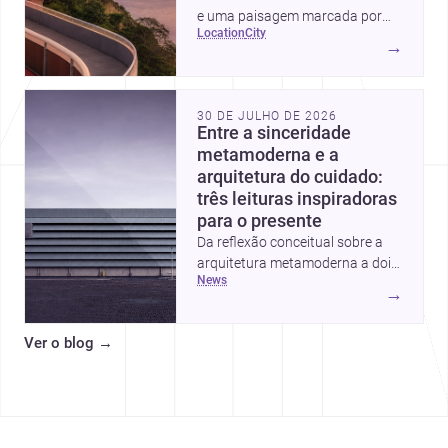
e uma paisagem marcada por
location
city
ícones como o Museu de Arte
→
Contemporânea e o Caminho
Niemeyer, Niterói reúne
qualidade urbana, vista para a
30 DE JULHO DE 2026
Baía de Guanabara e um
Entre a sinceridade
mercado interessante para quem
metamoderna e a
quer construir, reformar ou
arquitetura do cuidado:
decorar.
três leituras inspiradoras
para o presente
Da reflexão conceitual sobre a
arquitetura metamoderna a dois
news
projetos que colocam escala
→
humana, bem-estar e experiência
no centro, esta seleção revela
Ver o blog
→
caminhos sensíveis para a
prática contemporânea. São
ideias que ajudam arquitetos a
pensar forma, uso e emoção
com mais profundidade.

--------------------------------------------------

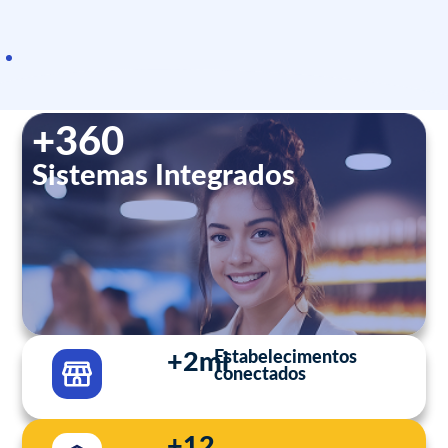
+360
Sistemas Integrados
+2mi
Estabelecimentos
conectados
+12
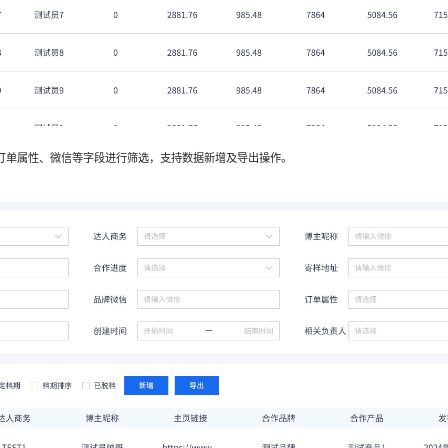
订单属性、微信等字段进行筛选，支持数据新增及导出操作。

--------------------------------------------------

### ASSIGNMENT
Your answer must consist solely of the lines above between the line holding "caminhos sensíveis para a" and the line holding "com mais profundidade.", inclusive, copied exactly.

### EXERCISE RESPONSE
caminhos sensíveis para a
prática contemporânea. São
ideias que ajudam arquitetos a
pensar forma, uso e emoção
com mais profundidade.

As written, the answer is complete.